# Best FOC for ACC's



## BowKil (Mar 19, 2005)

Your FOC should be just about perfect. Anywhere between 10% and 14% seems to be pretty good, and 12% is just right it seems. :thumbs_up


----------



## IGluIt4U (Sep 22, 2004)

11.8% should be fine.. if they're fishtailing on occasion, it's probably not the FOC.

I shoot em at 11.3 and they fly great, when I shoot em right.. :lol: :wink:


----------



## psargeant (Aug 1, 2004)

You can shoot ACCs as low as about 8% and still get good results...12% should be more than enough...I used to shoot 3-28s with the Medium points (87 grain) and shot some of my best scores with that set up. That arrow was right around 9%...

If you're getting an occasional fishtail, I would check nock rotation on all your arrows, you may have 1 or 2 where you are not getting clearance.

It could also be shot execution. A poorly executed shot will tend to do that...


----------



## silverdollar77 (Apr 16, 2010)

not to hijack, but what is FOC?


----------



## psargeant (Aug 1, 2004)

Hijack away my friend...

*F*ront
Of
*C*enter

It refers to the percentage in front of the center point of the arrow where balance is achieved on say a knife edge. It is important to have adequate FOC in order to get stable arrow flight. What adequate FOC is depends on:
Arrow type 
Shooting style
Game being played
Personal opinion

Some folks spend a lot of time setting up arrows to get what they believe to be "good" FOC...I build an arrow to get a good spine match with a decent weight point (I won't go under 80 grains, and won't even go that low unless using a very light shaft) and let FOC fall where it may...

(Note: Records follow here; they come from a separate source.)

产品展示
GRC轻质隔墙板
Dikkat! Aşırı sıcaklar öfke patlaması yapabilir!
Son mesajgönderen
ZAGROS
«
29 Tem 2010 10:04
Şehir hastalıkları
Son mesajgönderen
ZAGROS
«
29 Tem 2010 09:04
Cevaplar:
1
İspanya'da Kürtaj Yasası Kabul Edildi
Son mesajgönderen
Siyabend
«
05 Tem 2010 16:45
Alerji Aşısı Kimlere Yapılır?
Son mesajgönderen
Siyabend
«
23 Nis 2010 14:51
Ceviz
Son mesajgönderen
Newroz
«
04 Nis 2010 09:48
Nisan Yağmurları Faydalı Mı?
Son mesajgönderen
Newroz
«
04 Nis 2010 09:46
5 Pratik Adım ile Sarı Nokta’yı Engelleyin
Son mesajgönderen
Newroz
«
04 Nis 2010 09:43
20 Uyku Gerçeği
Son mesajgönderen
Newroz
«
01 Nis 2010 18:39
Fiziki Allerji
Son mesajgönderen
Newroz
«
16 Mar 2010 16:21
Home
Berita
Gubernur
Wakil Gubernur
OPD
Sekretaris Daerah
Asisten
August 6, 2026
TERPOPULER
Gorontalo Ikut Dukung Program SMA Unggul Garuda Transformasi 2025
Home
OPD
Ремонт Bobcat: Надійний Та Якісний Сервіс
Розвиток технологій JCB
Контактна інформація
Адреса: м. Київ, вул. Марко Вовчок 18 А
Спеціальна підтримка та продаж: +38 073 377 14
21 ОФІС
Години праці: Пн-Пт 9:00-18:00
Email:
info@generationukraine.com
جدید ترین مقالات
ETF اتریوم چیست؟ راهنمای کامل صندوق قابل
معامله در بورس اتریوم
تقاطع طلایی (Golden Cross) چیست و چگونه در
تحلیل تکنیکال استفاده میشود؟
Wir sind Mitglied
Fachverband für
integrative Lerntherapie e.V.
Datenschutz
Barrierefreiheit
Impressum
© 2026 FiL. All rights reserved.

Does any of that help...There is probably a 6 page debate thread in that question (especially if Bowgod and I get going on it), but that covers the basics...


----------



## Scott.Barrett (Oct 26, 2008)

When it looks like it is fishtailing, you aren't shooting in the woods are you? If it is going in and out of the light, it's not going to look right. Have someone else watch it out in the sun....

SB


----------



## psargeant (Aug 1, 2004)

pops1 said:


> Any of you guys or gals using ACC's have a magic FOC number that seems to work best for these arrows? My FOC is 11.8% now. Sometimes it looks like my arrows are fishtailing or something. Spine is perfect for my setup.


Plus if spine is perfect, any change to FOC is going to change spine match/arrow reaction...

Spine match is a way more important factor than FOC...


----------



## pragmatic_lee (Jan 19, 2008)

Scott.Barrett said:


> When it looks like it is fishtailing, you aren't shooting in the woods are you? If it is going in and out of the light, it's not going to look right. Have someone else watch it out in the sun....
> 
> SB


Bingo - we have a winner. If one was to judge their arrow flight by the way the arrow "looks" at DCWC target6 (tower), they would go crazy. Have also seen similar illusions at the range Pops1 shoots at often on targets 3 & 14 - even 13 sometimes.


----------



## pops1 (Jul 13, 2009)

pragmatic_lee said:


> Bingo - we have a winner. If one was to judge their arrow flight by the way the arrow "looks" at DCWC target6 (tower), they would go crazy. Have also seen similar illusions at the range Pops1 shoots at often on targets 3 & 14 - even 13 sometimes.


Ok thanks I'll keep that in mind and take note where I'm at the next time it happens. Anythings possible with my shooting!


----------